--- Provided data Enclosed Below ---

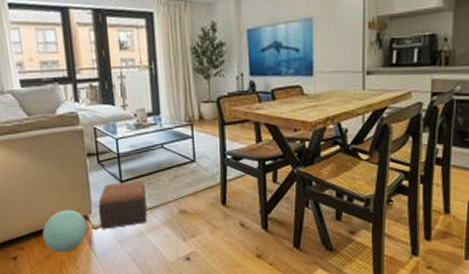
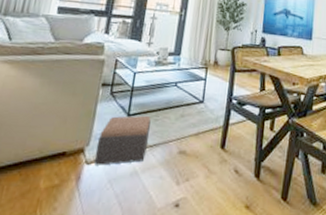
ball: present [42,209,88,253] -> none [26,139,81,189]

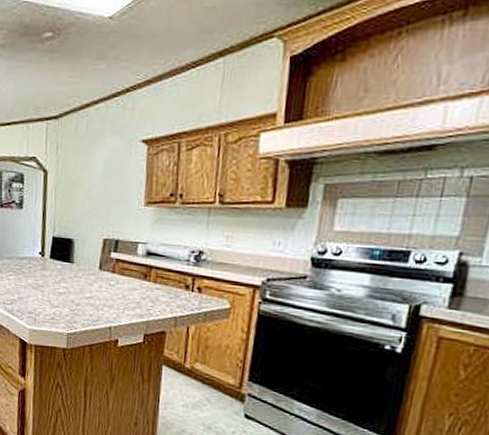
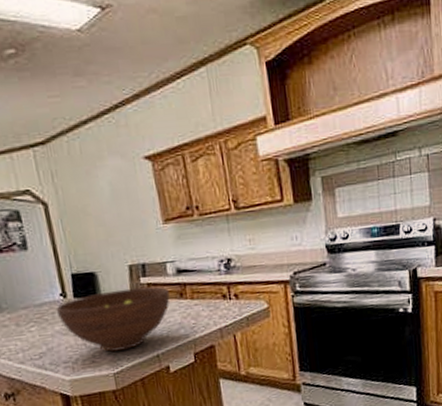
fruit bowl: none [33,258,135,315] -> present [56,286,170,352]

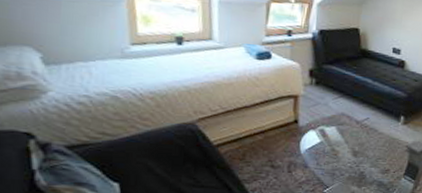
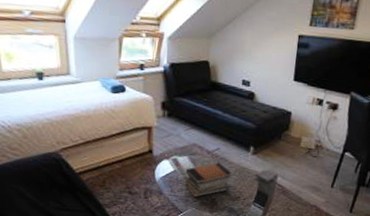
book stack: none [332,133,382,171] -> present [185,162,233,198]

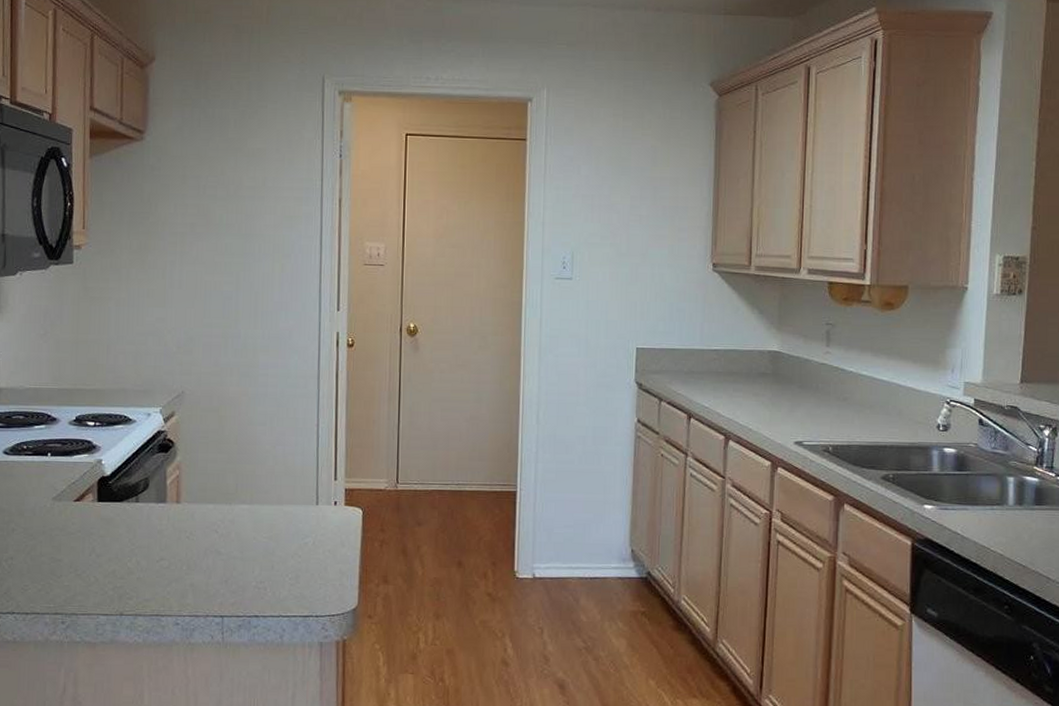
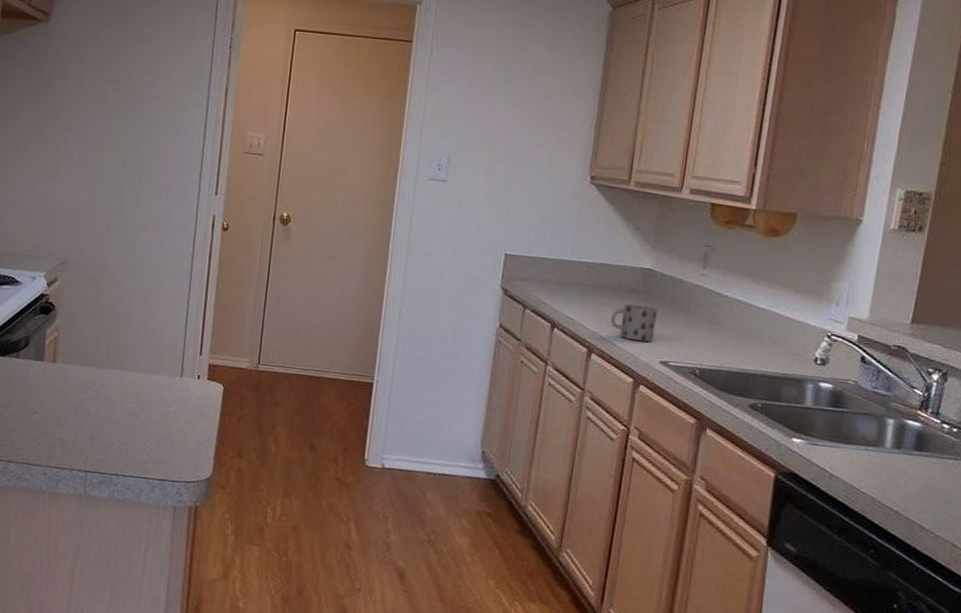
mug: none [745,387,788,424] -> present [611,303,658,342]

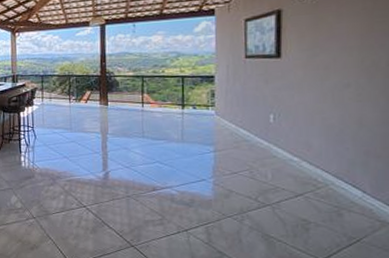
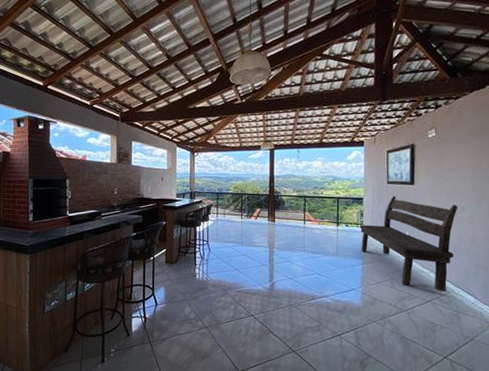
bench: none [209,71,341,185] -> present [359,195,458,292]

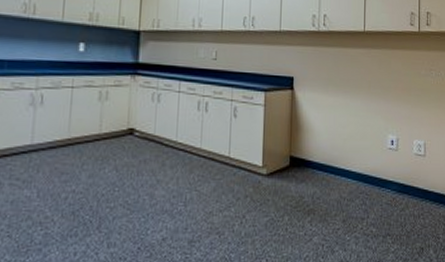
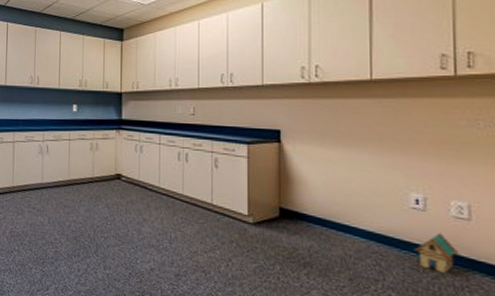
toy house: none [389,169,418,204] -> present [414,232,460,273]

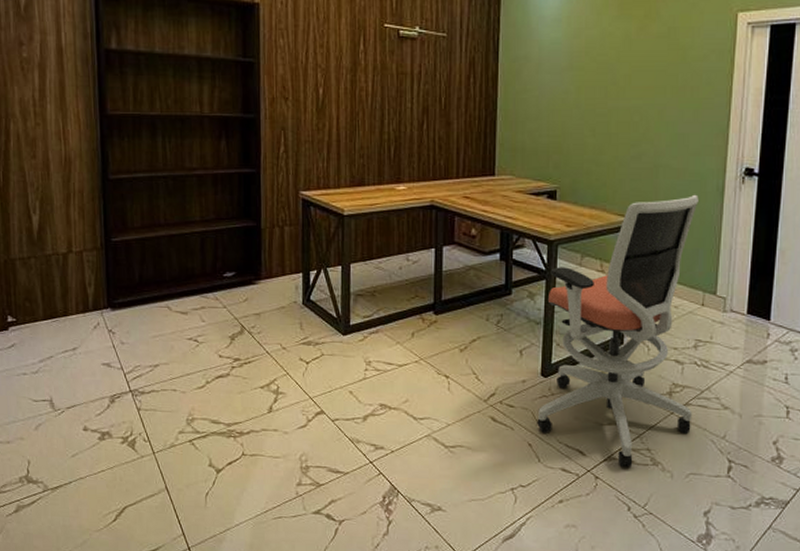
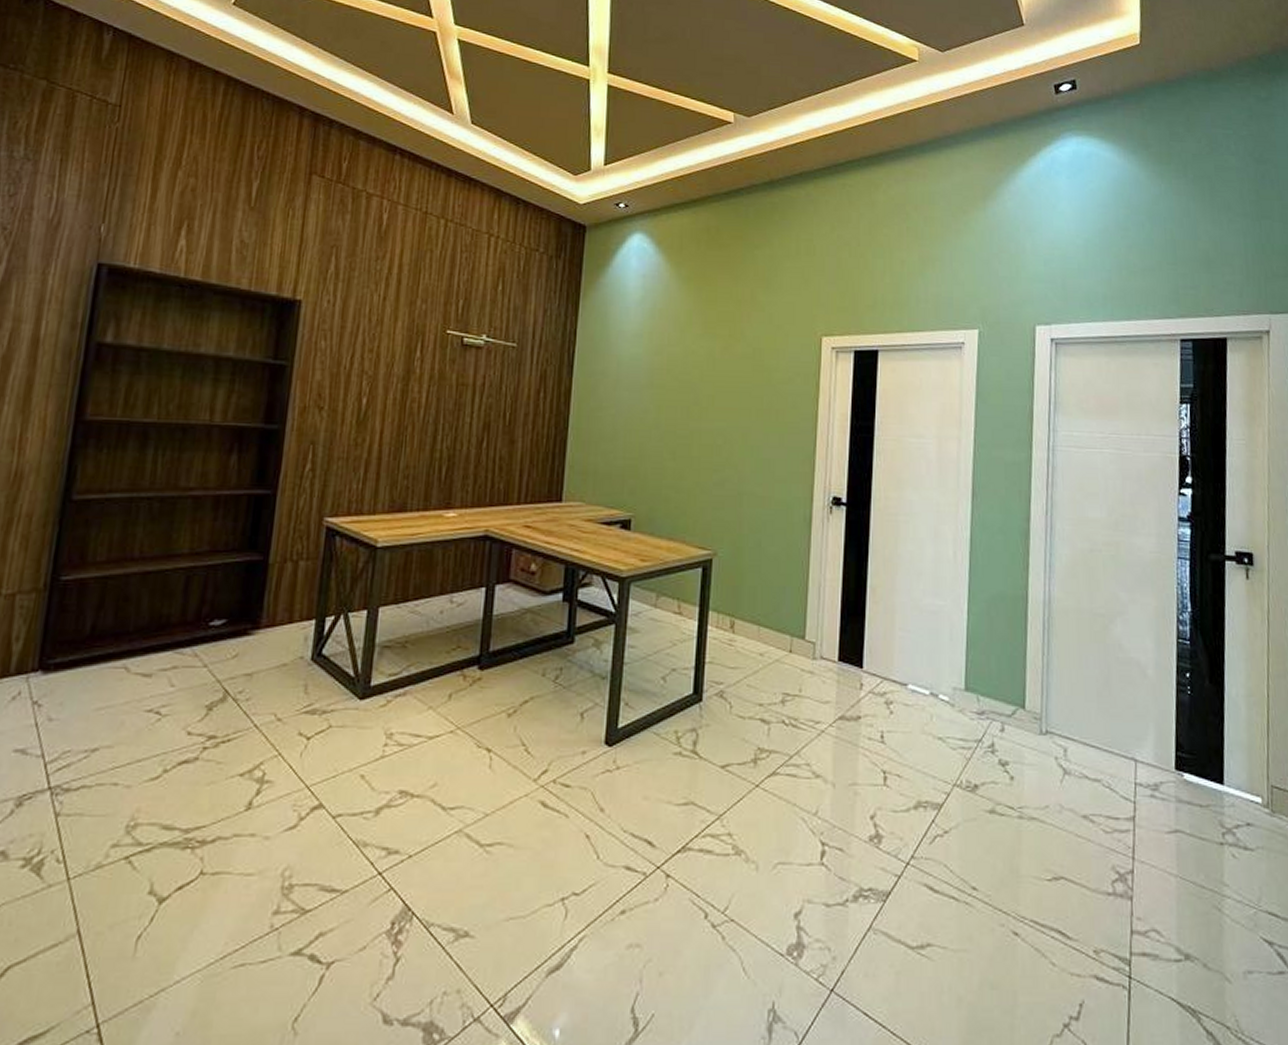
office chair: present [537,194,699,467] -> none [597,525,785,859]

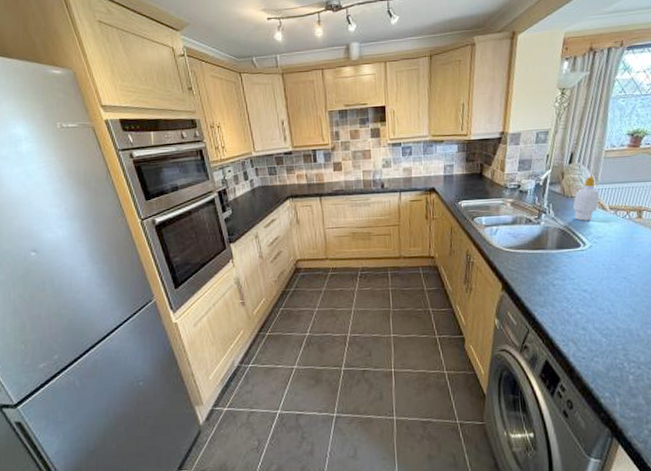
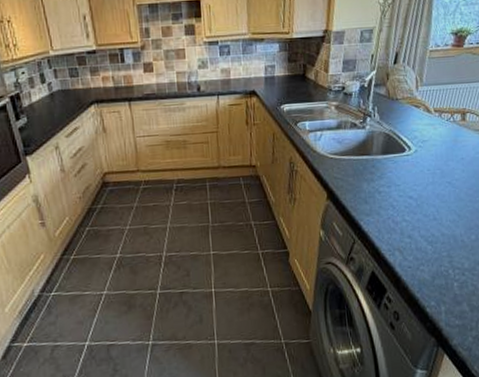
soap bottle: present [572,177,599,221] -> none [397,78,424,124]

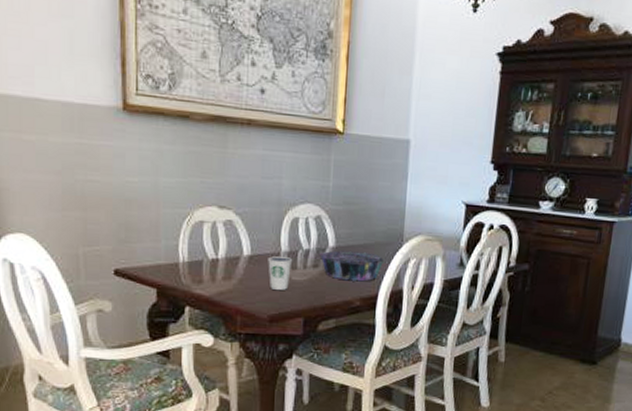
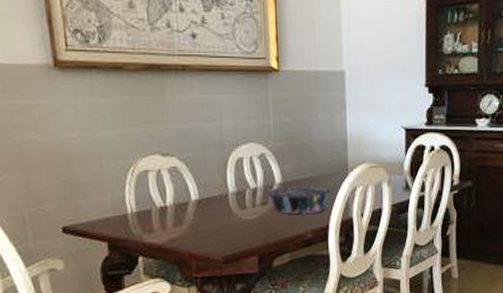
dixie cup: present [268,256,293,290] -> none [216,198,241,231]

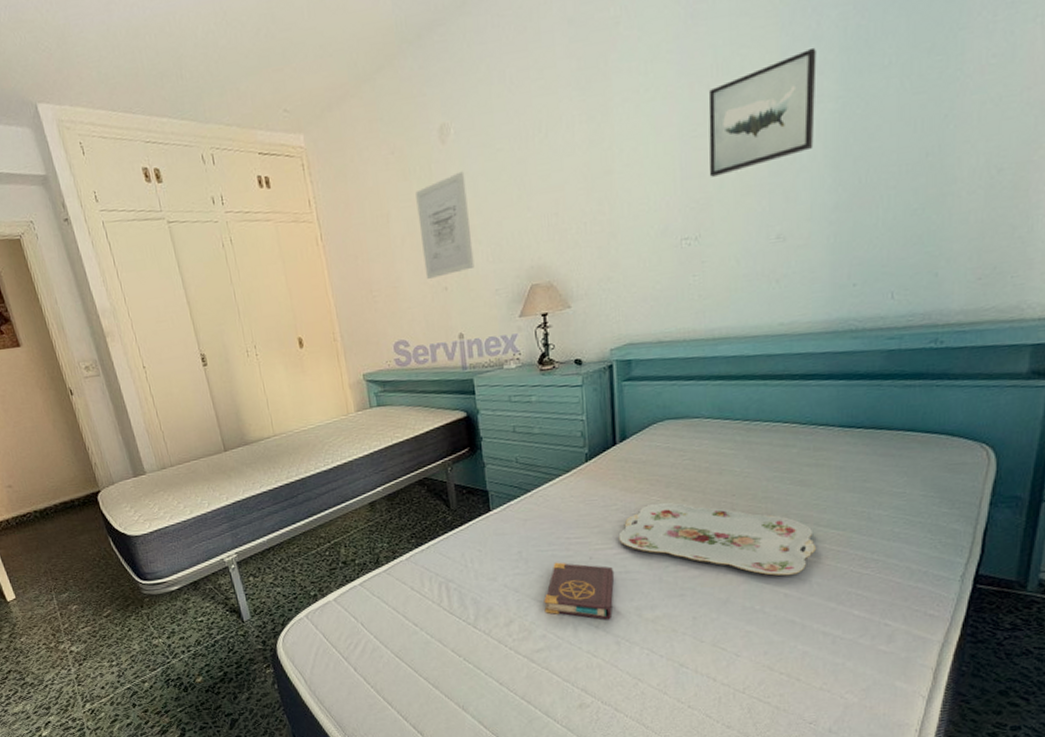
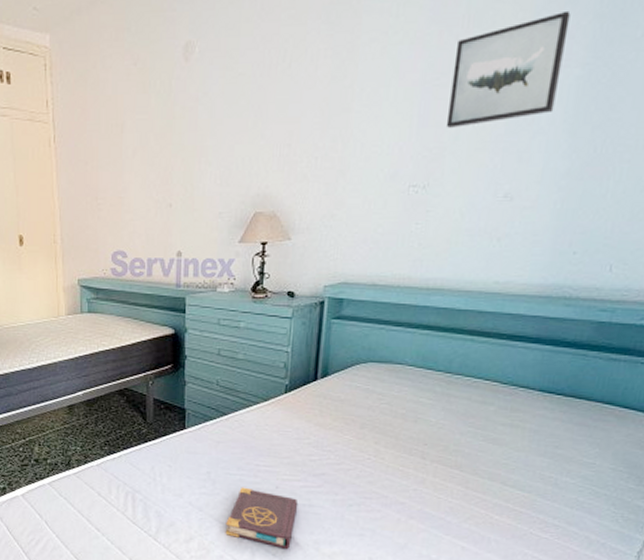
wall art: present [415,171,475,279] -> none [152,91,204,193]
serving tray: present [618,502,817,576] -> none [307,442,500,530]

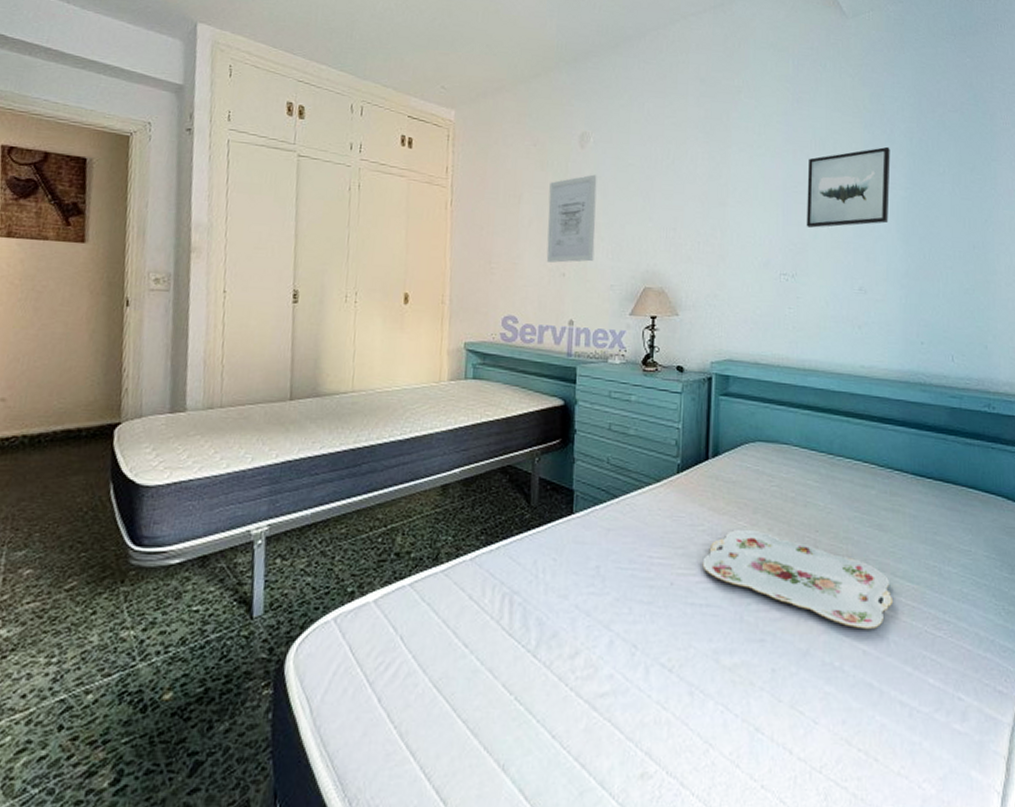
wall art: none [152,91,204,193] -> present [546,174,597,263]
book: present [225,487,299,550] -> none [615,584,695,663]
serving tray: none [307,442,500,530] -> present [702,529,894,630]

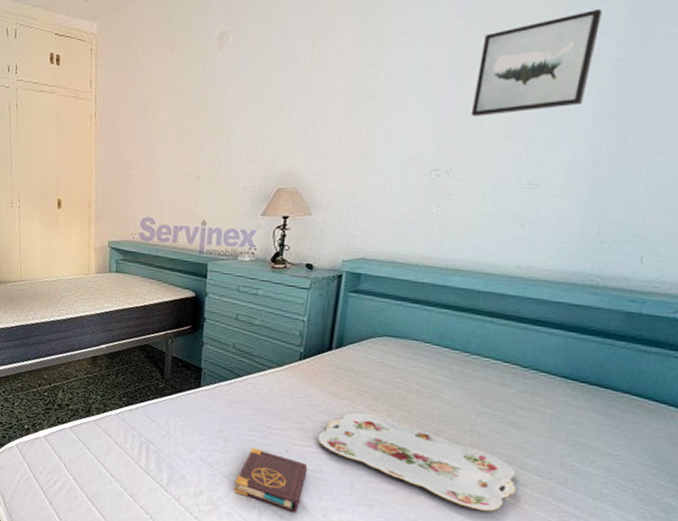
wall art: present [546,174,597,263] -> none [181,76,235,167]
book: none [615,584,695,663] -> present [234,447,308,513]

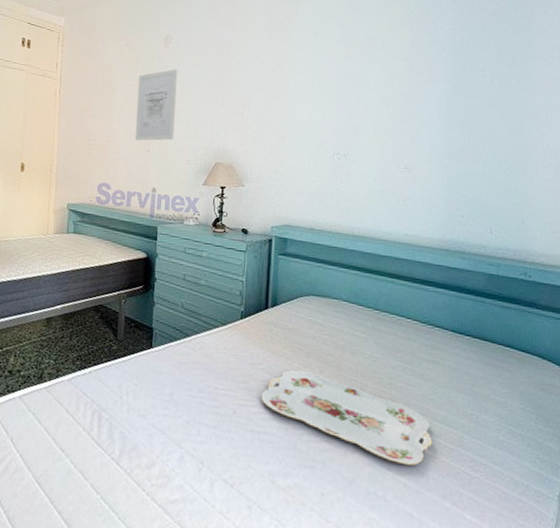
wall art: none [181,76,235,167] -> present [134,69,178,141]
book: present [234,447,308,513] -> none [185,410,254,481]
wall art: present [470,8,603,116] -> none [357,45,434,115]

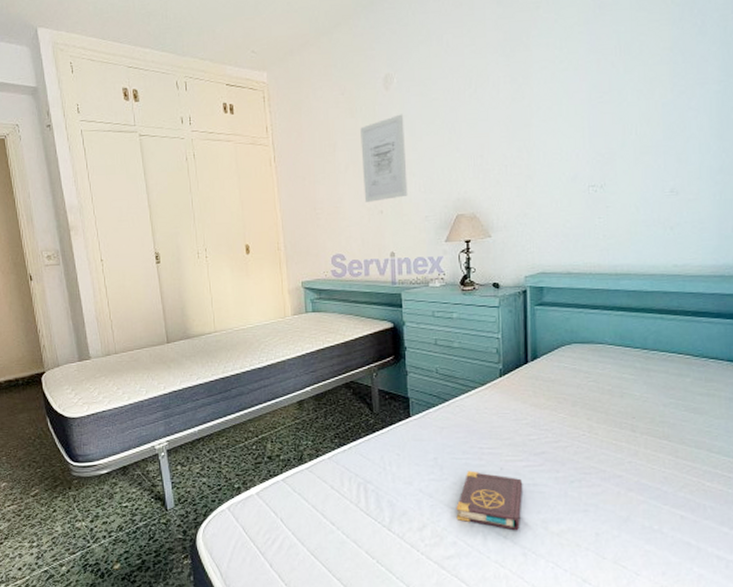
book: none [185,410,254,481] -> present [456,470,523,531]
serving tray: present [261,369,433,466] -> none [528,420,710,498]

--- End of Enclosed Provided data ---

**Work instructions**
Please output an exact repetition of the lines from the line containing "bench: none [209,71,341,185]" to the end of the records, both included, with no pictures and no additional text.

**Answer space**
bench: none [209,71,341,185] -> present [359,195,458,292]

toy house: none [389,169,418,204] -> present [414,232,460,273]

office chair: present [537,194,699,467] -> none [597,525,785,859]

soap bottle: present [572,177,599,221] -> none [397,78,424,124]

dixie cup: present [268,256,293,290] -> none [216,198,241,231]

wall art: present [415,171,475,279] -> none [152,91,204,193]
serving tray: present [618,502,817,576] -> none [307,442,500,530]

wall art: none [152,91,204,193] -> present [546,174,597,263]
book: present [225,487,299,550] -> none [615,584,695,663]
serving tray: none [307,442,500,530] -> present [702,529,894,630]

wall art: present [546,174,597,263] -> none [181,76,235,167]
book: none [615,584,695,663] -> present [234,447,308,513]

wall art: none [181,76,235,167] -> present [134,69,178,141]
book: present [234,447,308,513] -> none [185,410,254,481]
wall art: present [470,8,603,116] -> none [357,45,434,115]

book: none [185,410,254,481] -> present [456,470,523,531]
serving tray: present [261,369,433,466] -> none [528,420,710,498]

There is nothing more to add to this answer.